*** Block opens ***

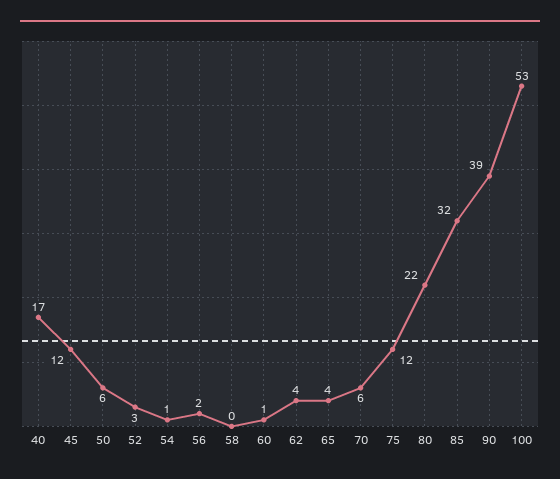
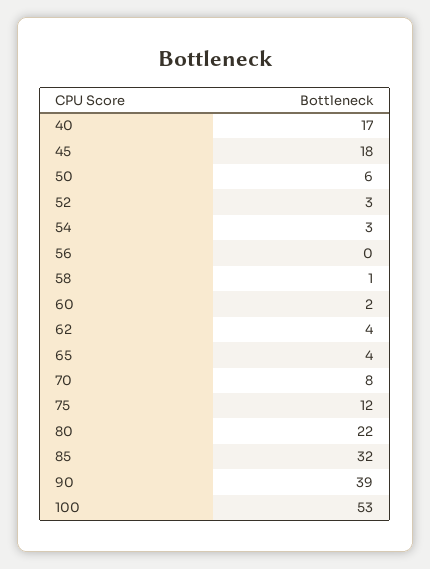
  {
    "40": 17,
-   "45": 12,
+   "45": 18,
    "50": 6,
    "52": 3,
-   "54": 1,
+   "54": 3,
-   "56": 2,
+   "56": 0,
-   "58": 0,
+   "58": 1,
-   "60": 1,
+   "60": 2,
    "62": 4,
    "65": 4,
-   "70": 6,
+   "70": 8,
    "75": 12,
    "80": 22,
    "85": 32,
    "90": 39,
    "100": 53
  }

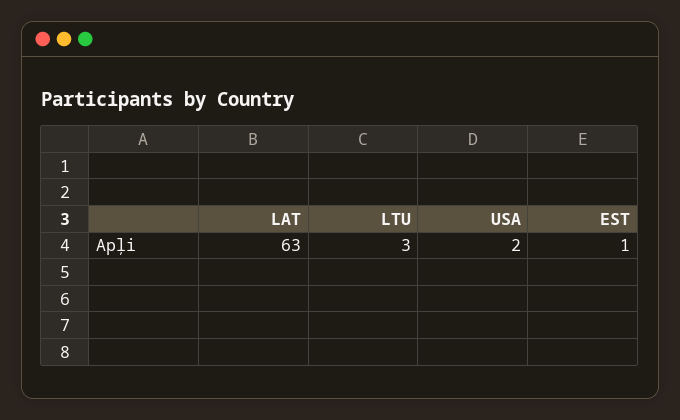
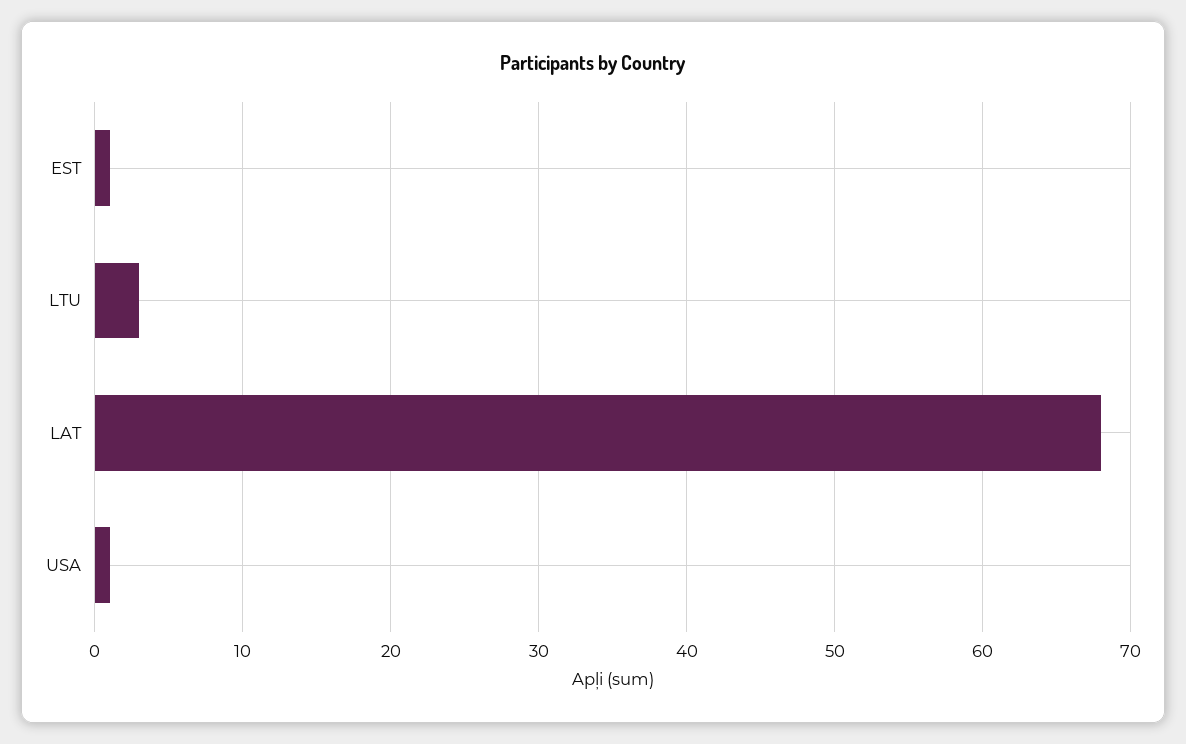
  {
-   "LAT": 63,
+   "LAT": 68,
    "LTU": 3,
-   "USA": 2,
+   "USA": 1,
    "EST": 1
  }

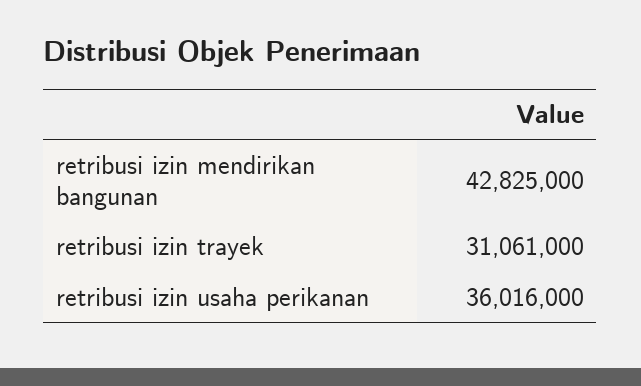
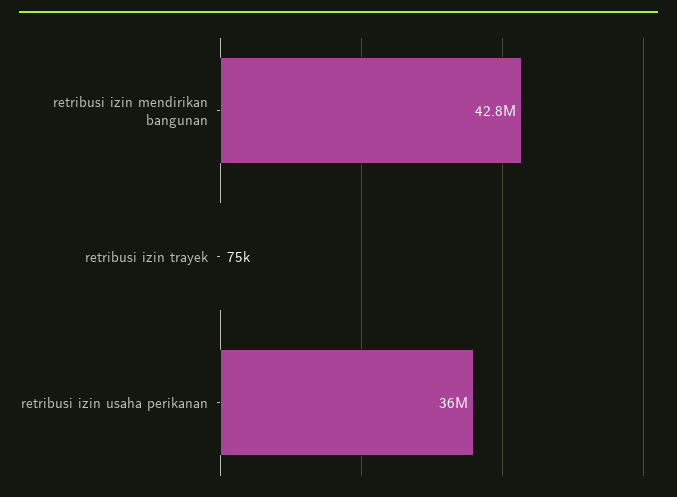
  {
    "retribusi izin mendirikan bangunan": 42825000,
-   "retribusi izin trayek": 31061000,
+   "retribusi izin trayek": 75000,
    "retribusi izin usaha perikanan": 36016000
  }

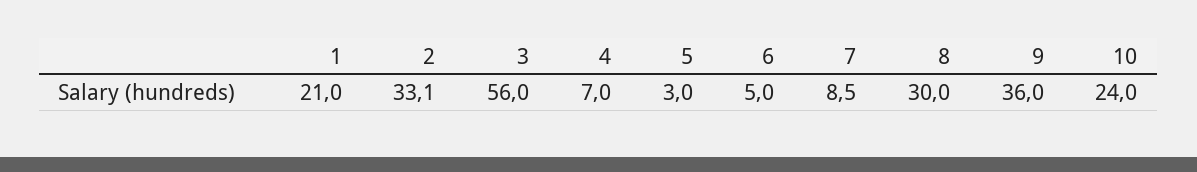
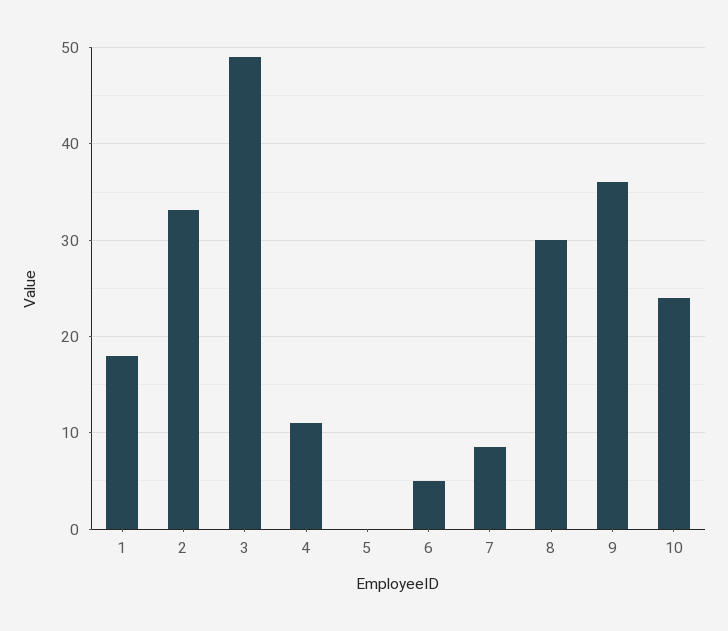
  {
-   "1": 21,
+   "1": 18,
    "2": 33.1,
-   "3": 56,
+   "3": 49,
-   "4": 7,
+   "4": 11,
-   "5": 3,
+   "5": 0,
    "6": 5,
    "7": 8.5,
    "8": 30,
    "9": 36,
    "10": 24
  }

*** Block closes ***

■ WHAT THIS TASK INVOLVES
Search the material for the word "izin". Each line where it is found must be copied.

■ WRITTEN REPLY
    "retribusi izin mendirikan bangunan": 42825000,
-   "retribusi izin trayek": 31061000,
+   "retribusi izin trayek": 75000,
    "retribusi izin usaha perikanan": 36016000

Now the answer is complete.